A learning project where I experiment with generative AI to create a flutter app, comparing ChatGPT (Version 3.5) and Bard (PaLM2), seeing what results I get from the same input prompt, and how many corrections are required to get the desired result.
I am going to include two log files to keep track of my prompts.
- Bard Log.md
- ChatGPT Log.md
These logs will follow a pattern of Prompt-Response-Result, where:
- Prompt: The exact prompt I wrote to Bard/ChatGPT
- Response: The exact response produced by Bard/ChatGPT
- Result: A description of the result, pointing out compile issues and program issues, as well as things that notably work in contrast to the competitor's version
- Compile issues: Errors and warnings
- If there are errors, I will try to fix them in order to be able to run the program and see what the result looks like
- Program issues: Where the program does not match my expectations
- Compile issues: Errors and warnings
I am going to make one commit after each prompt cycle (referred to as Rounds), which means one update to the Bard version, and one update to the ChatGPT version simultaneously (unless one of those two versions is already perfect). Since I may also make additional commits for each rounds as I update these logs, I will additionally include the round number in each commit.

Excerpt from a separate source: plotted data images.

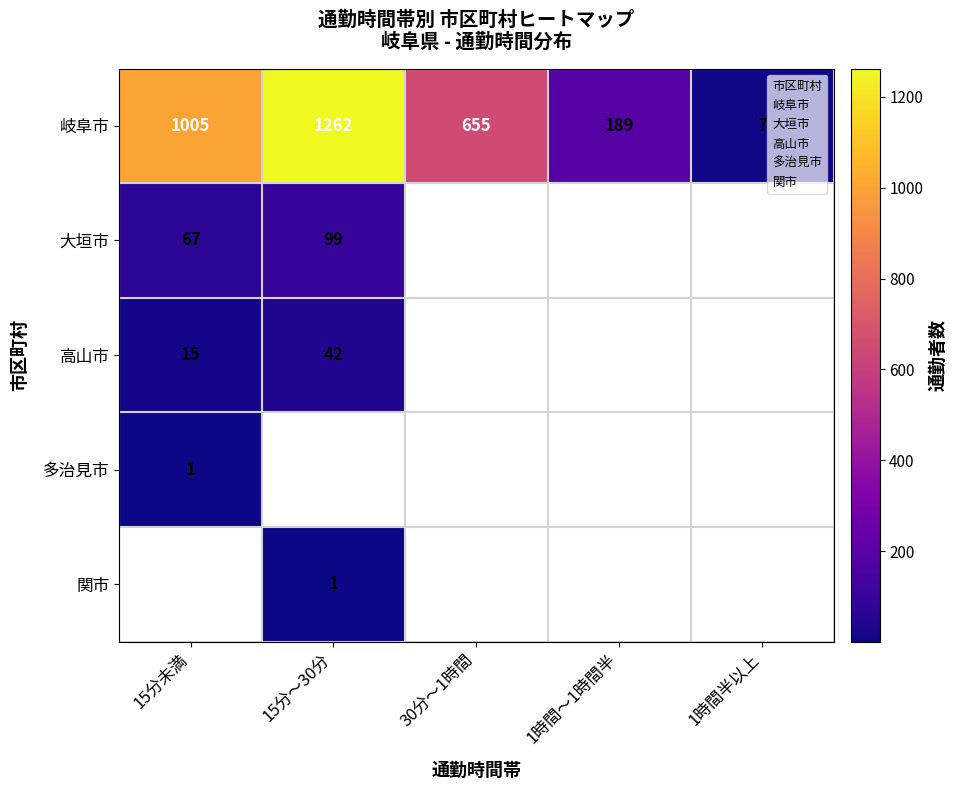

What is the average value of the 岐阜市 series?

623.6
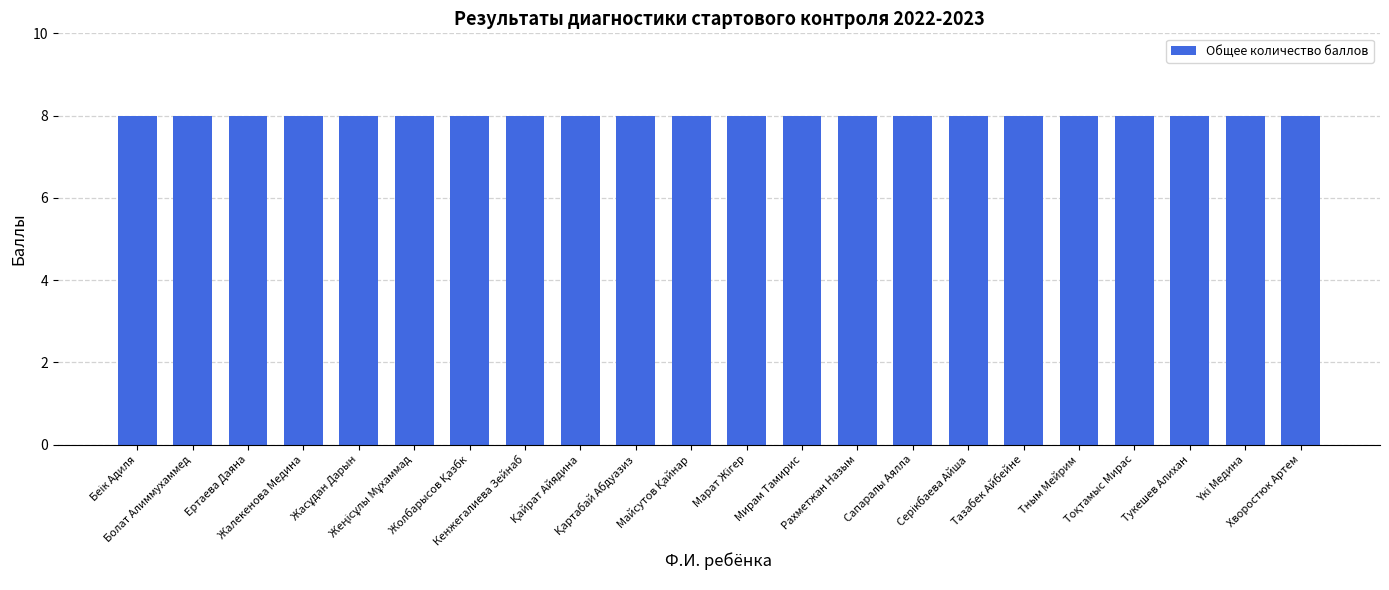

Which series has the largest total across all categories?

Общее количество баллов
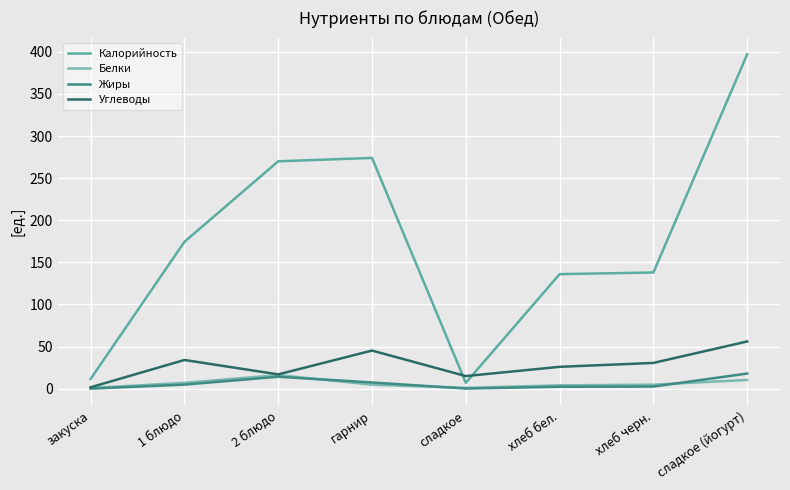

True or false: Белки has more than 1 points higher than both neighbors.

False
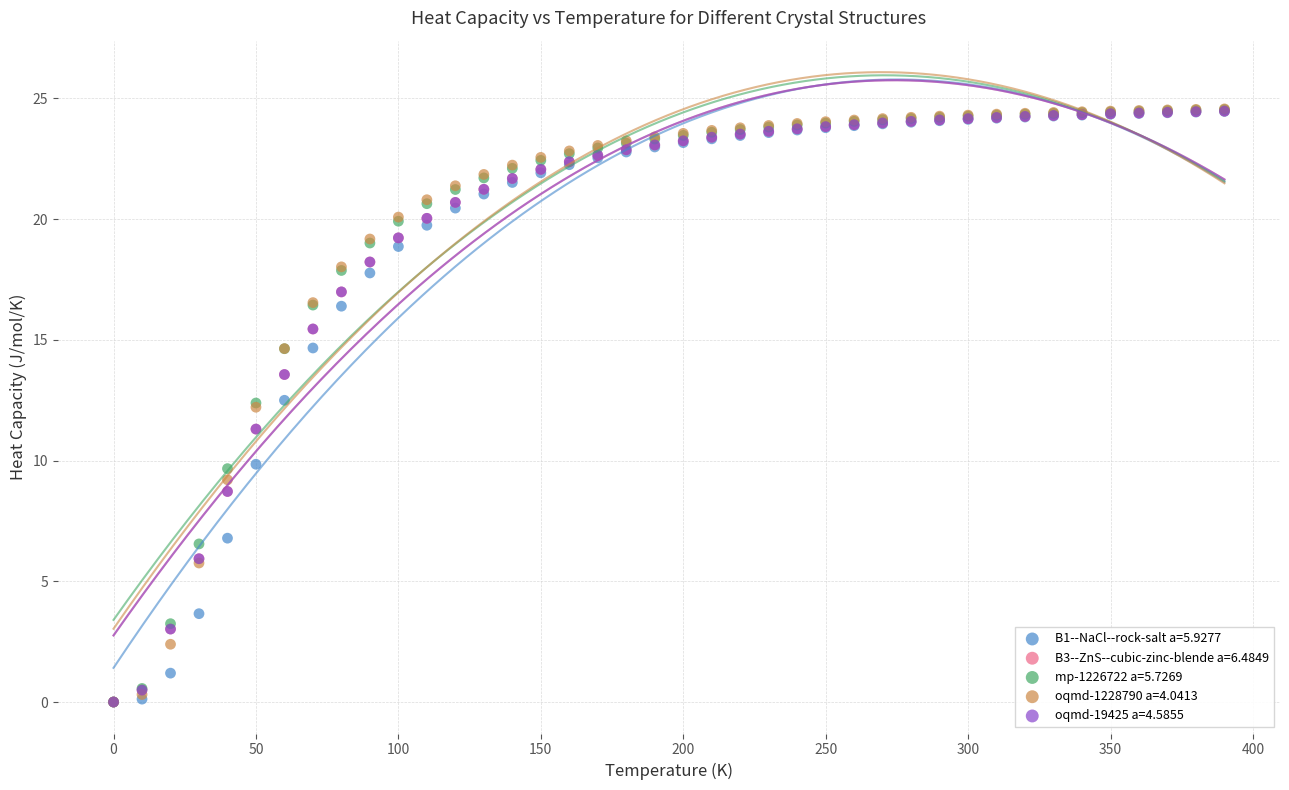

Which series has the widest spread of Y values?

oqmd-1228790 a=4.0413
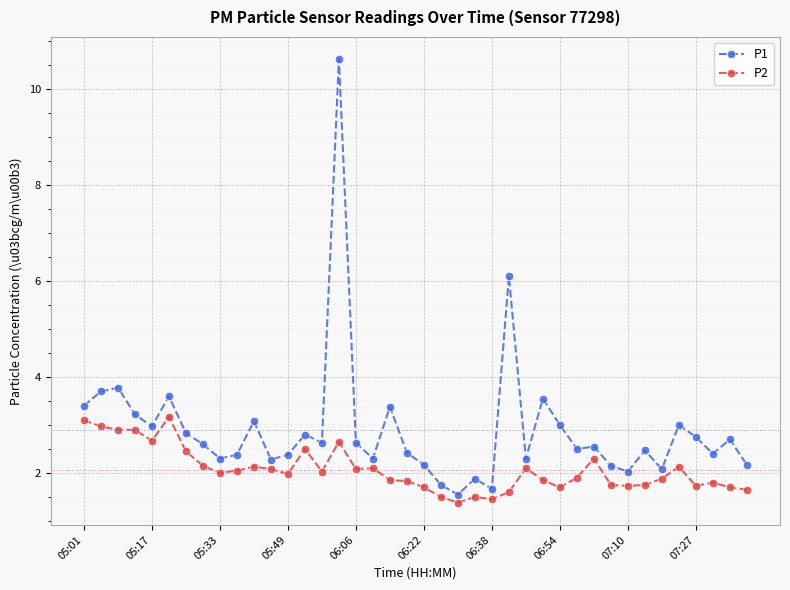

Which series has the largest total across all categories?

P1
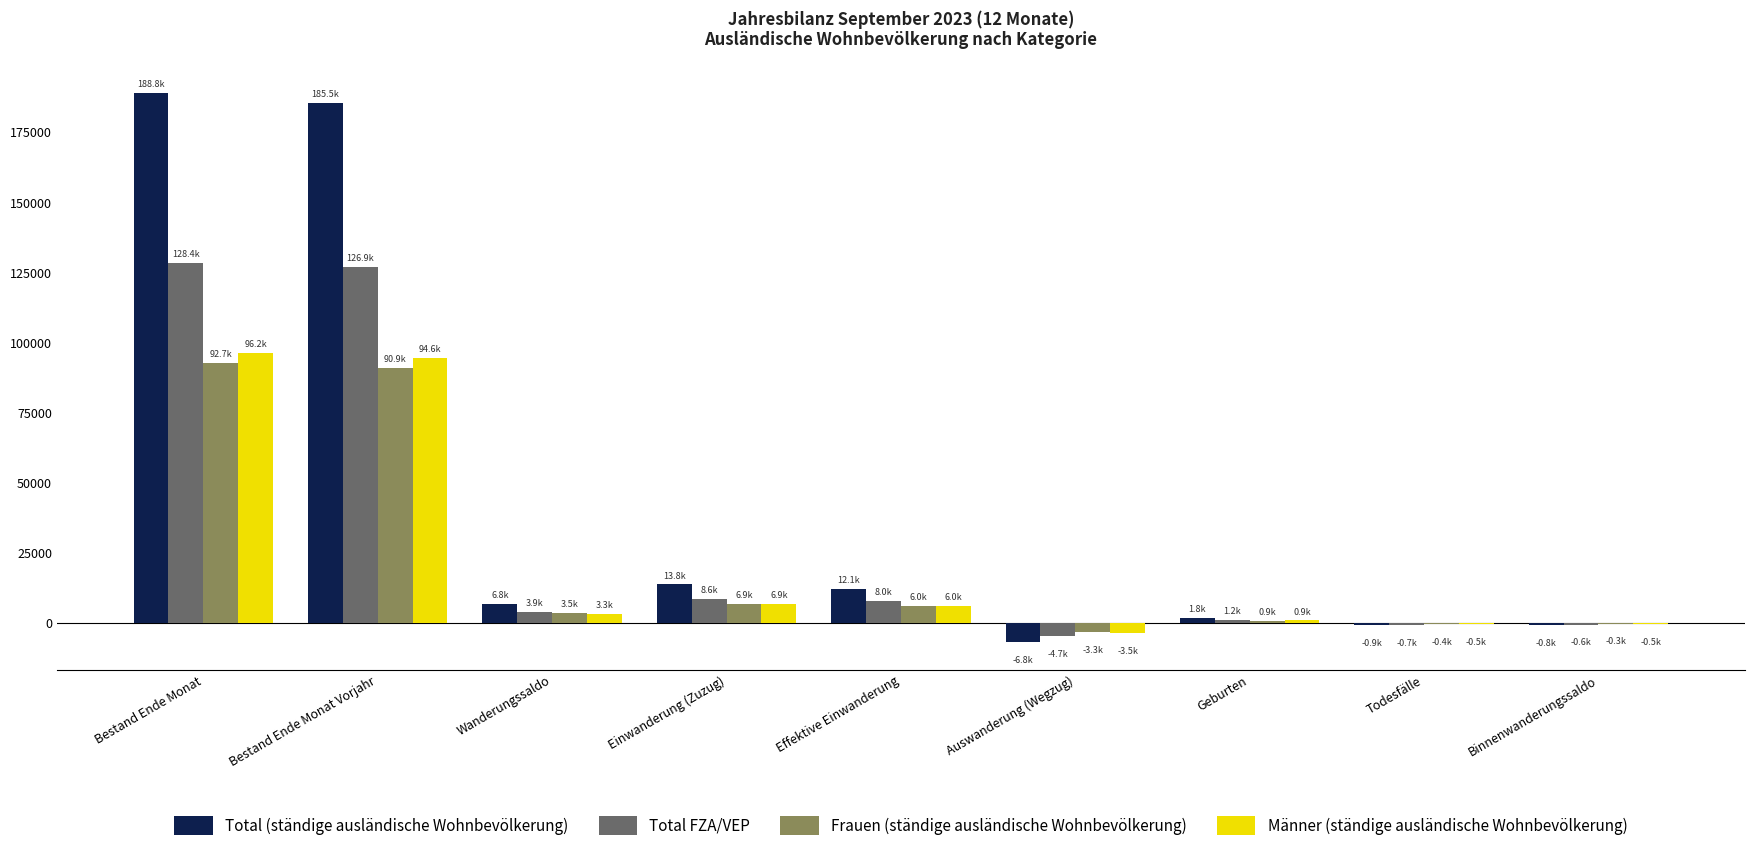

Which series has the largest total across all categories?

Total (ständige ausländische Wohnbevölkerung)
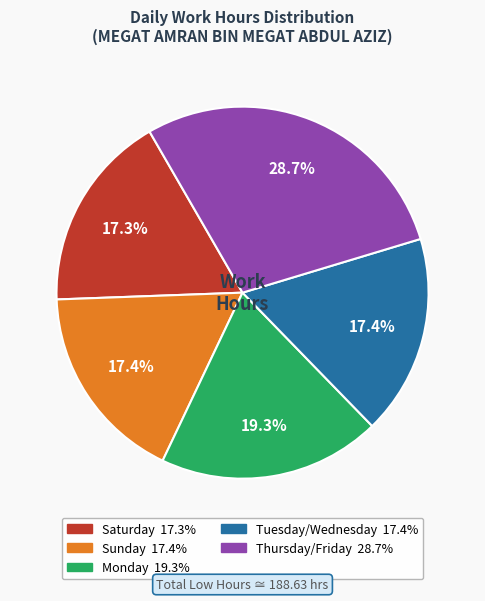

Is there any slice that represents more than half of the pie?

No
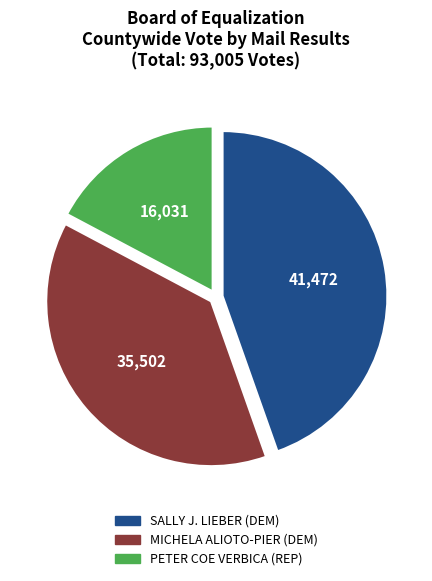

Is there any slice that represents more than half of the pie?

No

In the end, ChatGPT was able to successfully create the app that I envisioned within 5 rounds, while Bard's responses grew ever more unhelpful and it even started repeating mistakes so that I felt it was not worth continuing after round 5, and called Bard KOed.
I have to add that I did run the ChatGPT test in a context that I primed specifically for flutter, so that might also have affected the outcome. I'll add the priming statement to the ChatGPT Log.md
.
As such, I also added a Bonus Round where I primed the Bard context with the same message as the ChatGPT context. The logs for those are in FlutterBard Log.md
. The result was that while the primed FlutterBard lasted 2 rounds longer than its unprimed counterpart, it also regularly returned code that could not be run, until in the end it again started returning the same broken code again, ignoring what I asked it to improve. So FlutterBard is also KOed.